Notice the e1000 sets up the alignment for IP by default.
skb are de/allocated using standard kernel memory management. Still,
without touching the packet, we can receive 100% of them.
I was doing some playing in this area this week.
I changed the alloc per packet to a "realloc" per packet.
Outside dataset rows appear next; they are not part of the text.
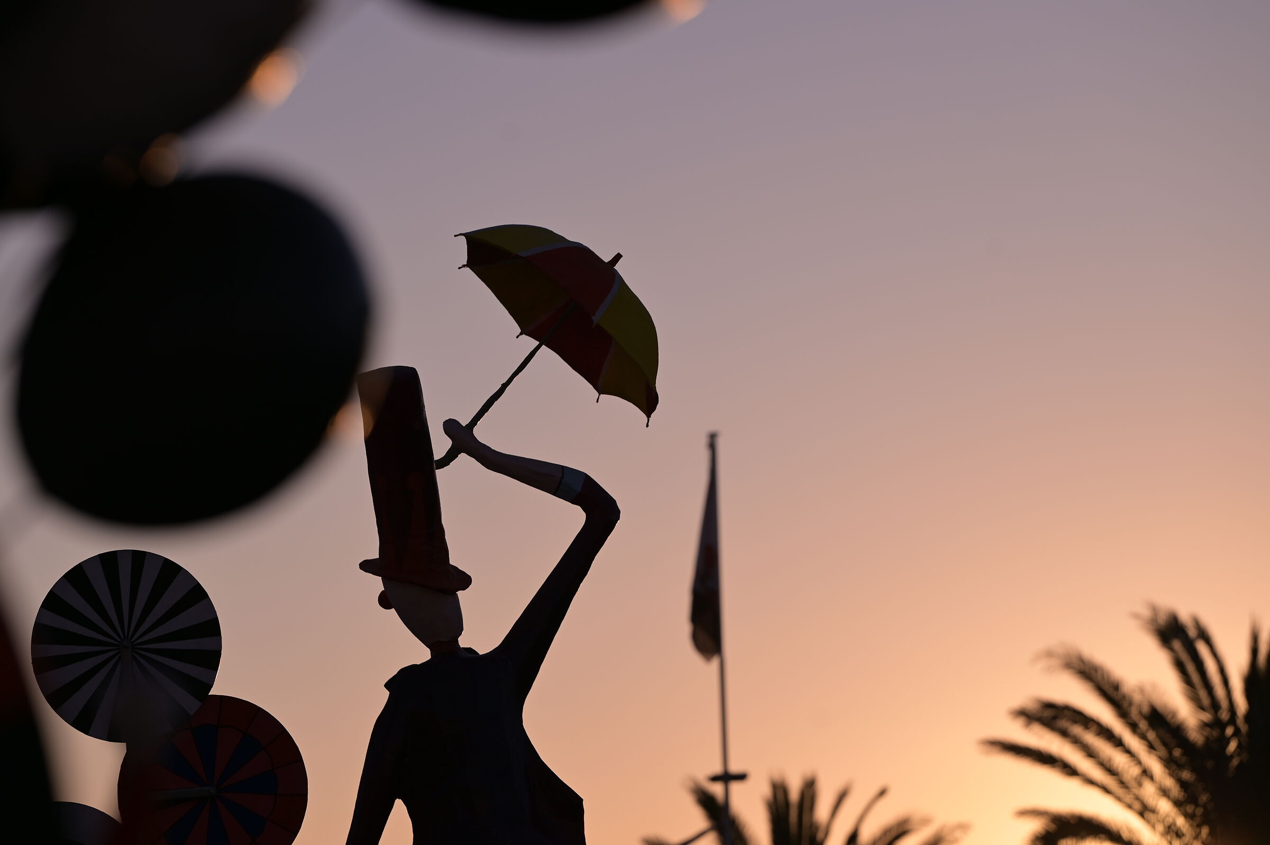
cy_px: 422
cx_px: 635
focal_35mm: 150
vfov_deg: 9.1
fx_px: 5288
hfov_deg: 13.7
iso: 100
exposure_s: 1/1250
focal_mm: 150
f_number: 5
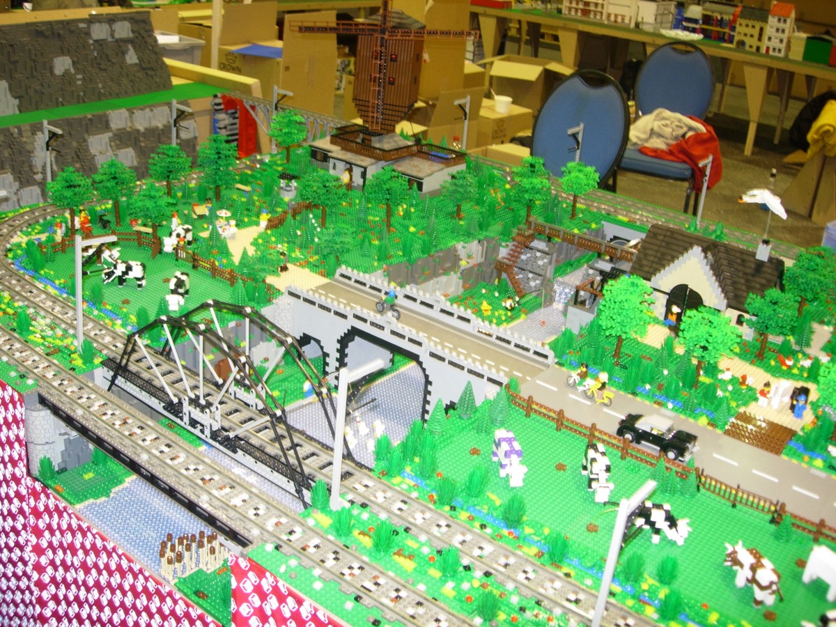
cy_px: 314
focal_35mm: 38
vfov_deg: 37.7
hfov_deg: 49.0
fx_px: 918
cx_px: 418
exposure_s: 1/7.5
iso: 79
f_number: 2.8
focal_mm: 7.8
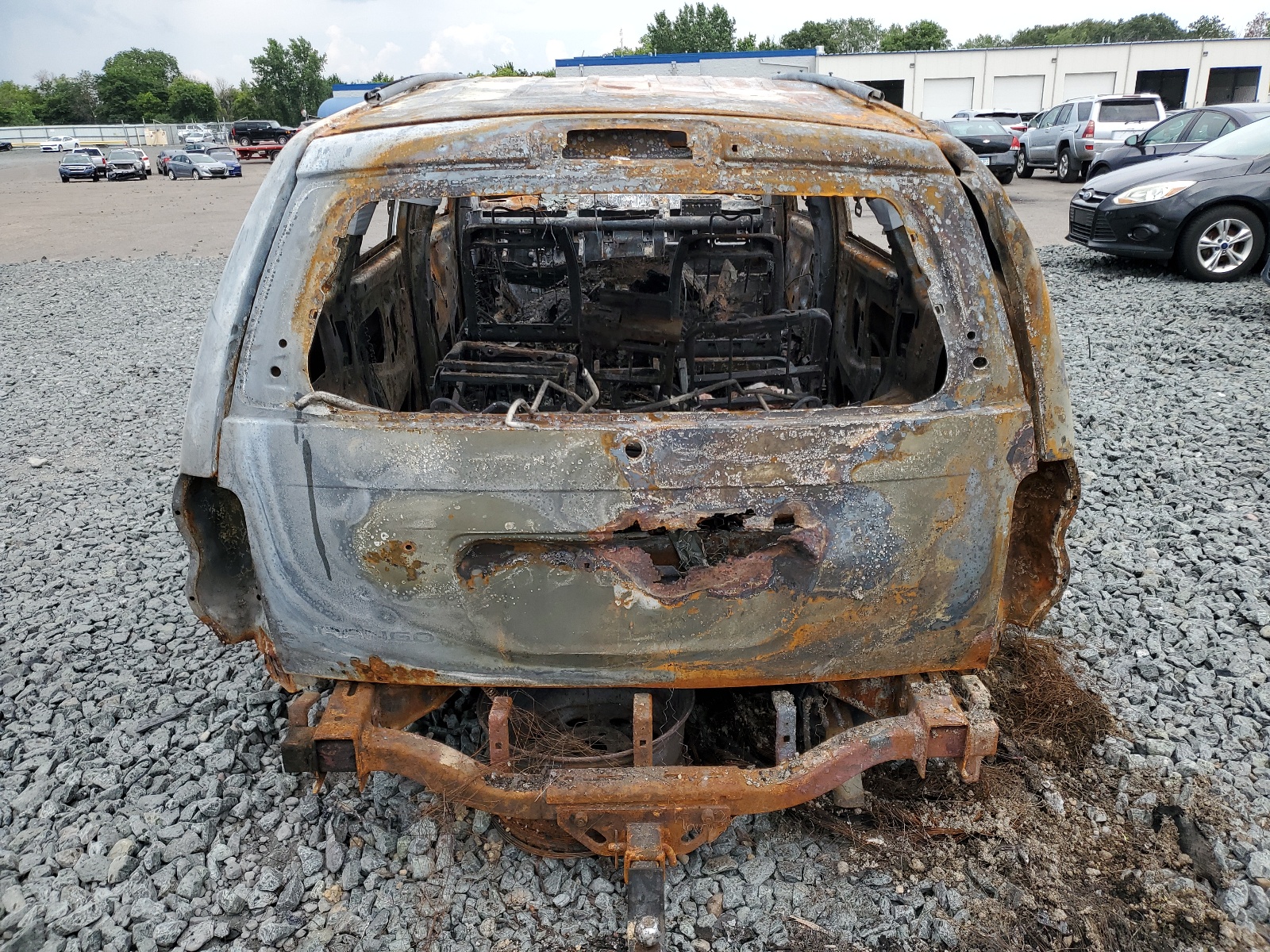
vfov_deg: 53.1
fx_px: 954
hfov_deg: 67.3
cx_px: 635
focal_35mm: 26
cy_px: 476
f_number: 1.5
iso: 50
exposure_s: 1/1250
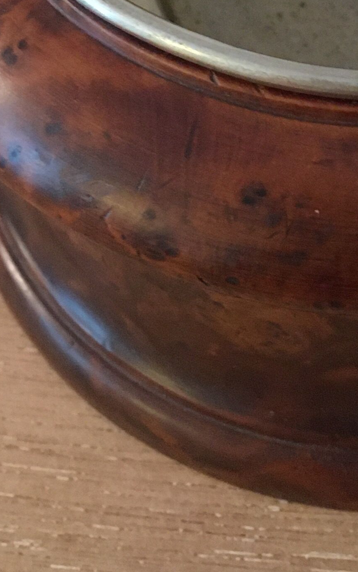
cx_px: 346
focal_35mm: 90
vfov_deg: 21.4
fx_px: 1405
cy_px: -111
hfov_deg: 14.3
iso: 400
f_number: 2.2
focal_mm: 4.15
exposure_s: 1/17
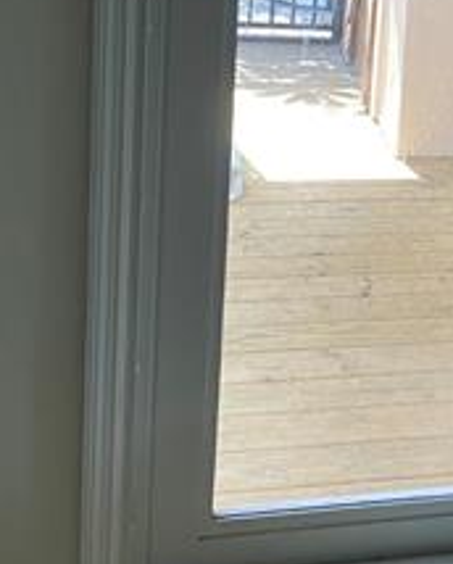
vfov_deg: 25.3
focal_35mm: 71
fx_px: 1187
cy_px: -8
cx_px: 458
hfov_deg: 20.9
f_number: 1.8
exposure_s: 1/60
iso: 100
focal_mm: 4.25
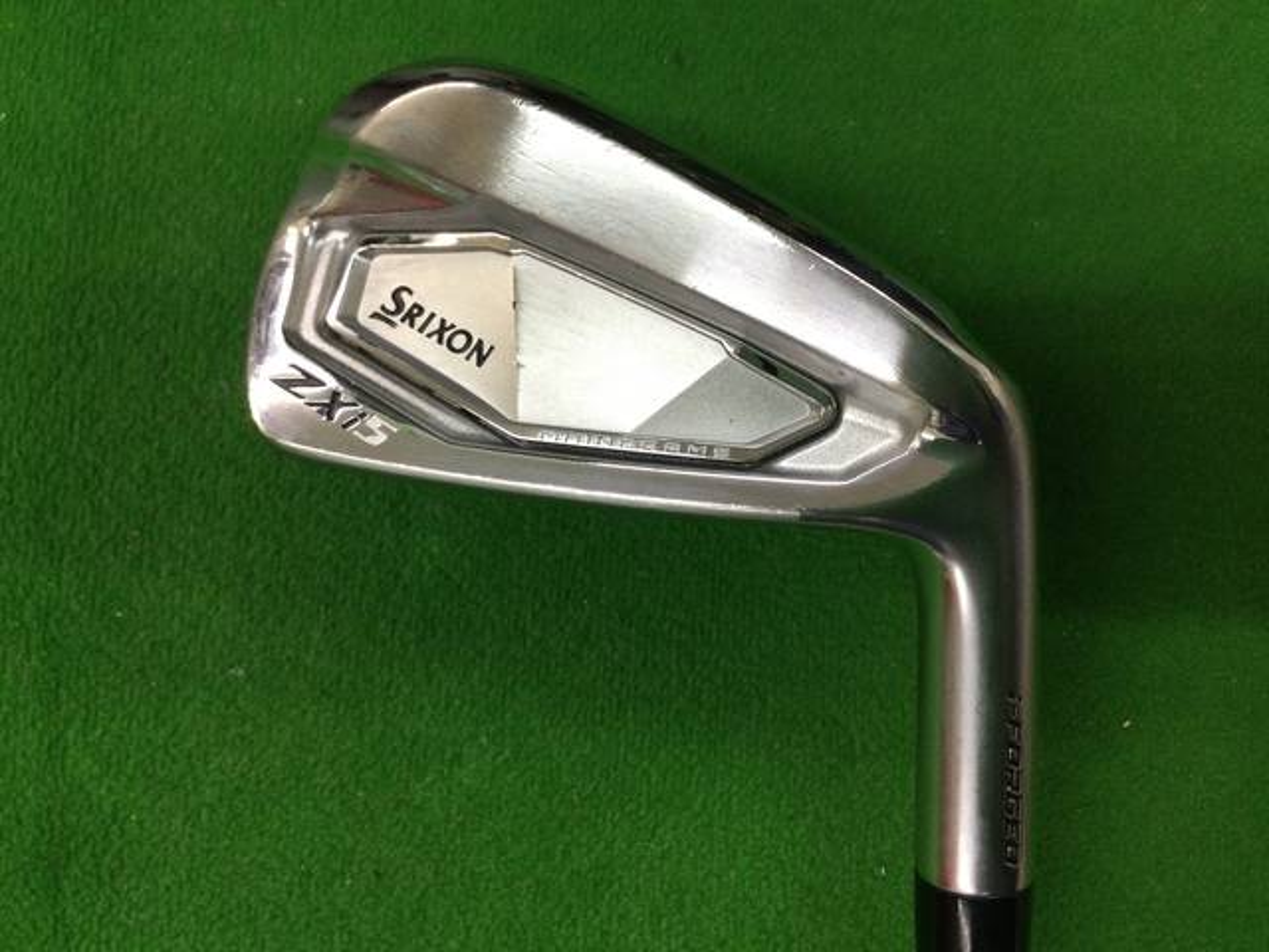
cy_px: 476
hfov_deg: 58.4
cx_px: 634
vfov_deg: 45.4
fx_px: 1136
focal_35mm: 31
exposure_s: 1/30
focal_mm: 3.3
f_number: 2.4
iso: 50
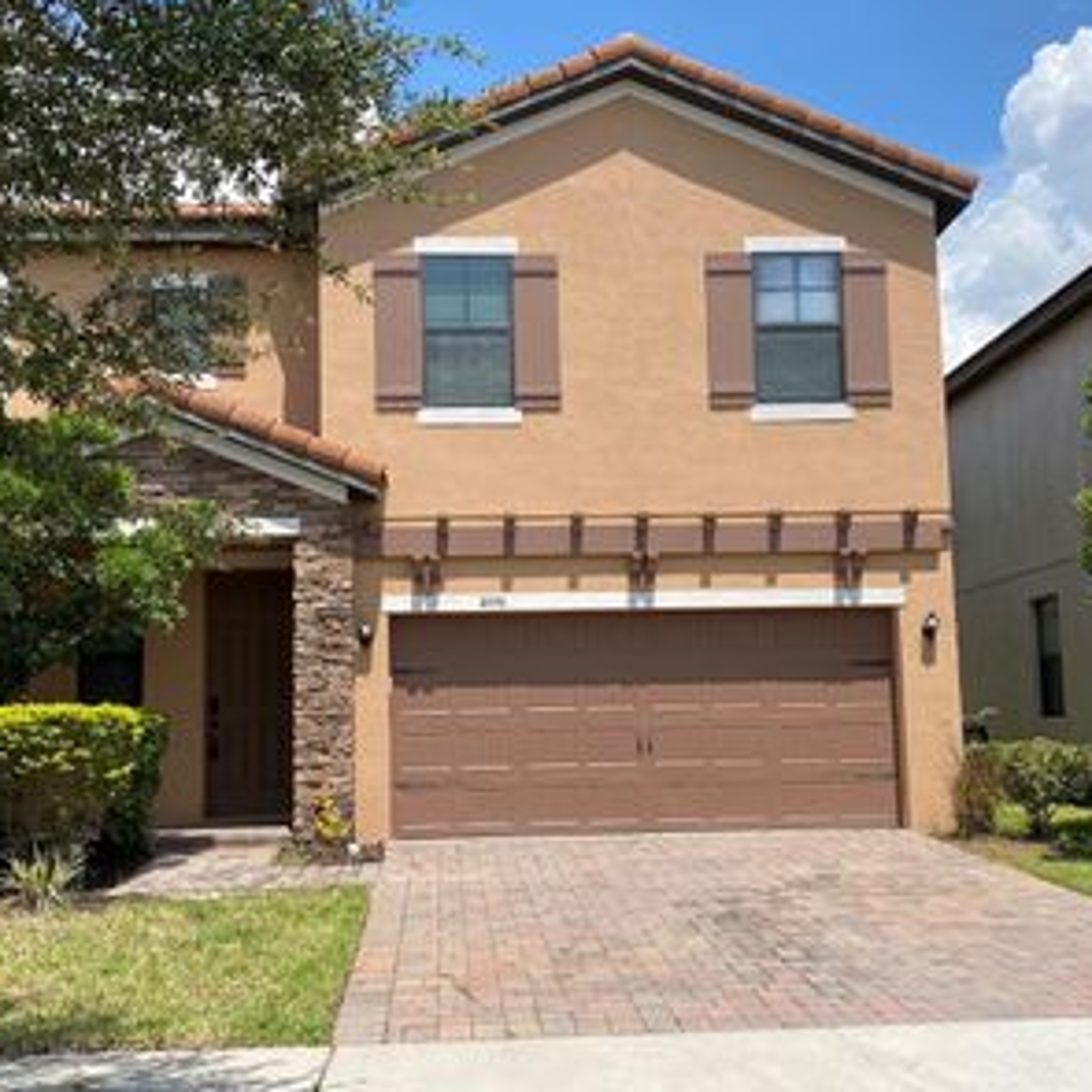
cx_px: 522
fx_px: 1392
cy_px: 602
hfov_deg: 42.8
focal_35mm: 39
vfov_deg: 42.8
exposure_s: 1/3497
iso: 32
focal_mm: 4.25
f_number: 1.8
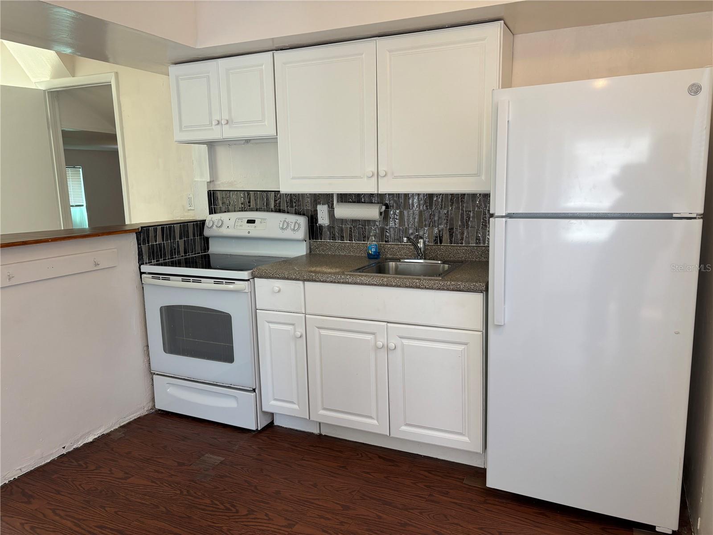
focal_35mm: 26
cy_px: 268
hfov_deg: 67.3
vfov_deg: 53.1
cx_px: 356
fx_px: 536
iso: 80
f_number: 1.6
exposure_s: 1/120
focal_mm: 5.96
I.E. the e1000 driver owns the packets. I noticed a
very nice speedup from this. In summary a userspace
app was able to receive 2x250Kpps without this patch,
and 2x490Kpps with it. The patch is here:
Note 99% of that patch is just upgrading from
e1000 V4.4.12-k1 to V5.2.52 (which doesn't affect
Wow I just read you're excellent paper, and noticed
you used this approach also :-)
Small packet performance is dependent on low latency. Higher bus speed
gives shorter latency but also on higher speed buses there use to be
bridges that adds latency.
That's true. We suspect that the limit is due to bus latency. But still,
we are surprised, since the bus allows to receive 100%, but to transmit
up to ~50%. Moreover the raw aggerate bandwidth of the buffer is _far_
larger (133MHz*64bit ~ 8gbit/s
Well there definitely could be an asymmetry wrt bus latency.
Saying that though, in my tests with much the same hardware
as you, I could only get 800Kpps into the driver. I'll
check this again when I have time. Note also that as I understand
it the PCI control bus is running at a much lower rate,
and that is used to arbitrate the bus for each packet.
I.E. the 8Gb/s number above is not the bottleneck.
An lspci -vvv for your ethernet devices would be useful
Also to view the burst size: setpci -d 8086:1010 e6.b
(where 8086:1010 is the ethernet device PCI id).